IN HER SERVICE

 

Something heavy walloped the roof of the car.

"Jesus!  What the—" Geraint hit the brakes and downshifted.  The car slid sideways on sodden gravel.  Whatever was up there battered the Volkswagen's hardtop like a battalion of storm troopers.  The thick girth of a telephone pole loomed through a rain-streaked window. Somehow they avoided impact and fishtailed to a stop on the lip of an irrigation ditch.  Geraint took pause to breathe.  He glanced over at Max.  The pounding on the Golf's roof had stopped, but his passenger's eyes were fixed on the ceiling.  The curves of their clear orbs glittered in the darkness. 

"Attahasayuta," Max whispered, tracing the ceiling with a gloved index finger.  "Pavitra Parama."

Geraint opened his mouth to emit the requisite beg pardon, but he never got that far. Four giant hands slammed palms-down on the windshield from outside, and a massive inverted face with three red eyes peered in at him.  The musky smell of patchouli weighted the air.  For a moment, his petrified brain registered the sound of female laughter like a song in the night.  A prehensile tongue lolled out, leaving a dark streak on the glass, and the nightmare on his windshield vanished. 

Geraint wasn't sure how long he'd been screaming, only that he stopped abruptly as one of the Monsewer's hands tightened on his voice box.  All sound expired in a high-pitched yawp as Max pinned him to the seat.

"Are you quite finished, Mr. McKellar?" They were practically nose to nose. A fall of Lambert's damp hair trailed along Geraint's collar.  "I would rather listen to the bagpipes at close range than the sound you were just making."  Max loosened his hold enough for Geraint to cough.

"Would you, uh, mind backing off a foot or so?"

The Monsewer obliged.  Sometimes he could be a bloody nice guy.

Geraint rubbed his throat.  He clamped his teeth together, but that didn't stop their high-speed rat-a-tat-tat.   He stared past Lambert's shoulder. Despite the rain, an inky blotch had congealed on his windshield.  Geraint pointed.  "What—the—hell—is—that?"  Even he could hear the panic in his voice, which seemed about three octaves higher than it should have been.
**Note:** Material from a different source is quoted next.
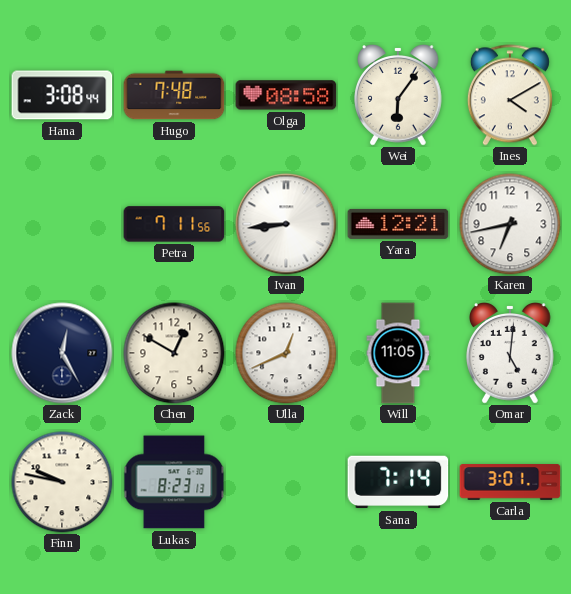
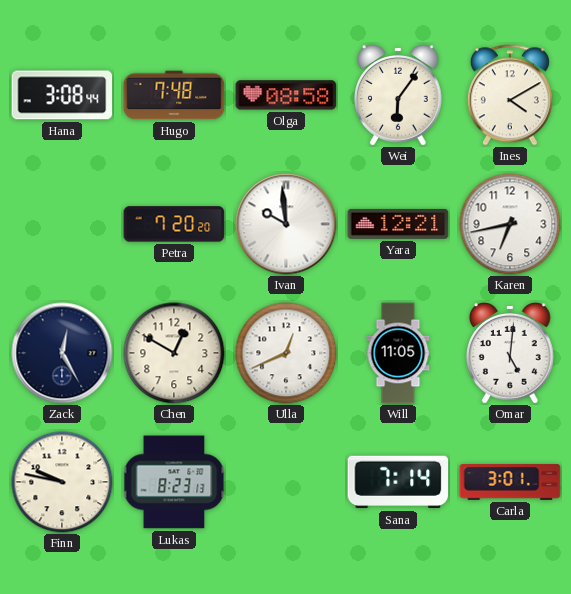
Petra: 7:11 -> 7:20
Ivan: 8:44 -> 9:59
Max twisted away from him and pulled off a glove.  He reached out a pale index finger to the windshield. Garnet-black liquid seeped right through the glass to form a glistening droplet on his skin. Before Geraint could blink, the Monsewer had him pinned by the throat again.  Max traced what felt like a triangle between Geraint's eyebrows. The gory fingerpaint burned like camphor. "Jai bhagwan, Geraint McKellar—consider yourself blessed."

Geraint's eyes watered. He sputtered and tried to writhe away.  Finally Max let him go, leaning back to gage the effects of his handiwork. Geraint raised a hand to his forehead.  Blood?  Was Lambert completely off his psychotic French guy rocker?  Rapidly his mind began enumerating and classifying the diseases a guy could contract via body fluids.  He'd gotten about as far as Ebola when the Monsewer's placid baritone cut in on his reverie. "It will not harm you. It is a sacred mark of protection—the kiss of Kali Ma.  The Goddess honours you, my friend."

Geraint crossed his arms over his chest and hugged himself, glaring at Lambert suspiciously out of the corner of one eye.  "You're telling me a Goddess just bounced off my windshield."

"Yes, if you like."

"I definitely do not like."

 "Come now, Geraint—you are rather too petulant, hmm? After all, how many men have looked on the Divine Countenance?" Max sat back in his seat and tugged off his remaining glove.  Raking his fingers through the tangled mass of his hair, he tossed it casually over one shoulder, sectioned it, and began braiding it at his nape. The rain resumed its patter on the windows, sounding a little less icy. After a moment or two Max observed, "They say the poet William Blake had a similar experience as a child, when he saw God press His forehead to the windowpane."

"Yeah, and they also say Blake screamed his frigging head off."

"Mais oui. Geniuses sometimes exhibit a deplorable lack of self-control."

"You—" Geraint gazed at his own extended forefinger.  It shook ever so slightly.  Worse, he was imitating one of his least favourite gestures from his father's well-worn repertoire. He compressed his lips briefly.  With dignity, he unbuckled his seatbelt and stepped out into the rain, slamming the door behind him.  The Golf resonated almost sympathetically with his lack of self-control.  He'd stomped some distance down the road before it dawned on him that 1) it was still a miserable goddamned evening and 2) the three-eyed thing from his windshield might still be lurking around out here. Besides, something else had occurred to him.

"Sacred mark of protection against what?" Geraint demanded as he sloshed back into the Volkswagen.